Hello, I'm trying to delete some metadata, but the...
# troubleshoot
m
Hello, I'm trying to delete some metadata, but the
datahub delete
output is ambiguous, and the data is not gone:
Copy code
❯ datahub delete --entity_type dataset --platform kafka --hard 
This will permanently delete data from DataHub. Do you want to continue? [y/N]: y
[2022-04-11 10:17:22,059] INFO     {datahub.cli.delete_cli:200} - datahub configured with <http://localhost:8080>
[2022-04-11 10:17:22,182] INFO     {datahub.cli.delete_cli:212} - Filter matched 22 entities. Sample: ['urn:li:dataset:(urn:li:dataPlatform:kafka, 
... (22 urns) 
]
This will delete 22 entities. Are you sure? [y/N]: y
100% (22 of 22) |################################################################################################################################################################################################################| Elapsed Time: 0:00:01 Time:  0:00:01
Took 6.673 seconds to hard delete 0 rows for 22 entities
the gms debug log shows 22 successful delete actions, but the output of the command says
0 rows
The data is not deleted. What can I do to a. troubleshoot this further b. actually delete the data ?

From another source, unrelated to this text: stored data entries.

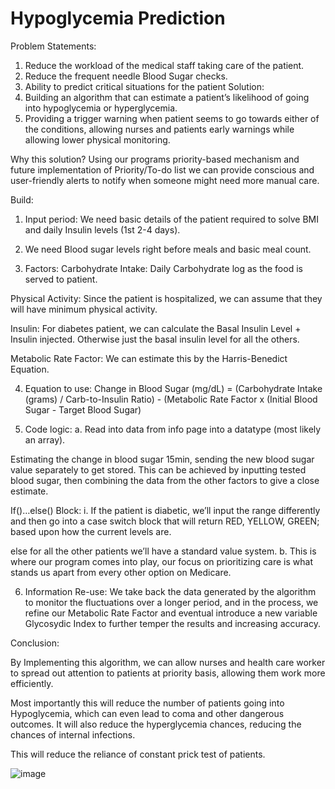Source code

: <h1>Hypoglycemia Prediction</h1>

Problem Statements:
1.	Reduce the workload of the medical staff taking care of the patient.
2.	Reduce the frequent needle Blood Sugar checks.
3.	Ability to predict critical situations for the patient
Solution:
1.	Building an algorithm that can estimate a patient’s likelihood of going into hypoglycemia or hyperglycemia.
2.	Providing a trigger warning when patient seems to go towards either of the conditions, allowing nurses and patients early warnings while allowing lower physical monitoring.

Why this solution?
Using our programs priority-based mechanism and future implementation of Priority/To-do list we can provide conscious and user-friendly alerts to notify when someone might need more manual care.

Build:
1.	Input period:
We need basic details of the patient required to solve BMI and daily Insulin levels (1st 2-4 days).
2.	We need Blood sugar levels right before meals and basic meal count.

3.	Factors:
Carbohydrate Intake: Daily Carbohydrate log as the food is served to patient.

Physical Activity: Since the patient is hospitalized, we can assume that they will have minimum physical activity.

Insulin: For diabetes patient, we can calculate the Basal Insulin Level + Insulin injected. Otherwise just the basal insulin level for all the others.

Metabolic Rate Factor: We can estimate this by the Harris-Benedict Equation.

4.	Equation to use:
Change in Blood Sugar (mg/dL) = (Carbohydrate Intake (grams) / Carb-to-Insulin Ratio) - (Metabolic Rate Factor x (Initial Blood Sugar - Target Blood Sugar)



5.	Code logic:
a.	Read into data from info page into a datatype (most likely an array).

Estimating the change in blood sugar 15min, sending the new blood sugar value separately to get stored. This can be achieved by inputting tested blood sugar, then combining the data from the other factors to give a close estimate.

If()…else() Block:
i.	If the patient is diabetic, we’ll input the range differently and then go into a case switch block that will return RED, YELLOW, GREEN; based upon how the current levels are.

else for all the other patients we’ll have a standard value system.
b.	This is where our program comes into play, our focus on prioritizing care is what stands us apart from every other option on Medicare.


6.	Information Re-use:
We take back the data generated by the algorithm to monitor the fluctuations over a longer period, and in the process, we refine our Metabolic Rate Factor and eventual introduce a new variable Glycosydic Index to further temper the results and increasing accuracy.


Conclusion:

By Implementing this algorithm, we can allow nurses and health care worker to spread out attention to patients at priority basis, allowing them work more efficiently.

Most importantly this will reduce the number of patients going into Hypoglycemia, which can even lead to coma and other dangerous outcomes.
It will also reduce the hyperglycemia chances, reducing the chances of internal infections.

This will reduce the reliance of constant prick test of patients.

![image](https://github.com/lightningbolt7/MedCare/assets/89177987/d97da554-4cdd-4c44-9e36-5b7ee78bdf6c)
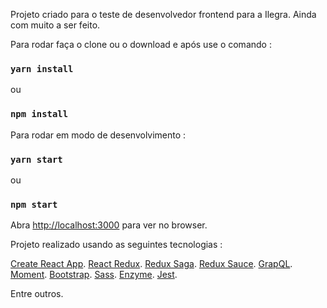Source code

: Projeto criado para o teste de desenvolvedor frontend para a Ilegra.
Ainda com muito a ser feito.

Para rodar faça o clone ou o download e após use o comando : 
### `yarn install`
ou
### `npm install`

Para rodar em modo de desenvolvimento : 
### `yarn start`
ou
### `npm start`

Abra [http://localhost:3000](http://localhost:3000) para ver no browser.

Projeto realizado usando as seguintes tecnologias : 

[Create React App](https://github.com/facebook/create-react-app).
[React Redux](https://github.com/reduxjs/react-redux).
[Redux Saga](https://github.com/redux-saga/redux-saga).
[Redux Sauce](https://github.com/jkeam/reduxsauce).
[GrapQL](https://github.com/graphql).
[Moment](https://github.com/moment/moment).
[Bootstrap](https://github.com/twbs/bootstrap).
[Sass](https://github.com/sass/sass).
[Enzyme](https://github.com/airbnb/enzyme).
[Jest](https://github.com/facebook/jest).

Entre outros.


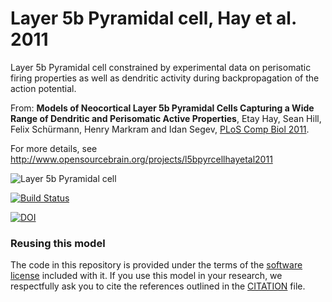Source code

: Layer 5b Pyramidal cell, Hay et al. 2011
========================================

Layer 5b Pyramidal cell constrained by experimental data on perisomatic firing properties as well as dendritic activity during backpropagation of the action potential. 

From: **Models of Neocortical Layer 5b Pyramidal Cells Capturing a Wide Range of Dendritic and Perisomatic Active Properties**, Etay Hay, Sean Hill, Felix Schürmann, Henry Markram and Idan Segev, [PLoS Comp Biol 2011](http://www.ploscompbiol.org/article/info%3Adoi%2F10.1371%2Fjournal.pcbi.1002107).

For more details, see http://www.opensourcebrain.org/projects/l5bpyrcellhayetal2011

![Layer 5b Pyramidal cell](https://raw.github.com/OpenSourceBrain/L5bPyrCellHayEtAl2011/master/neuroConstruct/images/large.png)

[![Build Status](https://travis-ci.com/OpenSourceBrain/L5bPyrCellHayEtAl2011.svg?branch=master)](https://travis-ci.com/OpenSourceBrain/L5bPyrCellHayEtAl2011)

[![DOI](https://www.zenodo.org/badge/8250486.svg)](https://www.zenodo.org/badge/latestdoi/8250486)

### Reusing this model

The code in this repository is provided under the terms of the [software license](LICENSE) included with it. If you use this model in your research, we respectfully ask you to cite the references outlined in the [CITATION](CITATION.md) file.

Maybe of interest: the 22 URNs where ingested in a single ingestion run. When I try the
datahub ingest rollback
for that run, I see a similar effect:
Copy code
This rollback  deleted 0 entities and rolled back 0 aspects
showing first 100 of 0 aspects  reverted by this run
followed by a list of 100 aspects.
e
For debugging, could you try removing --hard and see if it successfully soft removes these entities?
m
soft delete output:
Copy code
Took 7.678 seconds to soft delete -1 rows for 22 entities
Notice the
-1
The main difference now is that they no longer appear in the UI, and in the graphql api, I can see that
status.removed=true
Of course, now I can not hard delete them anymore using
--platform kafka
Hard deleting them one by one seems to work though.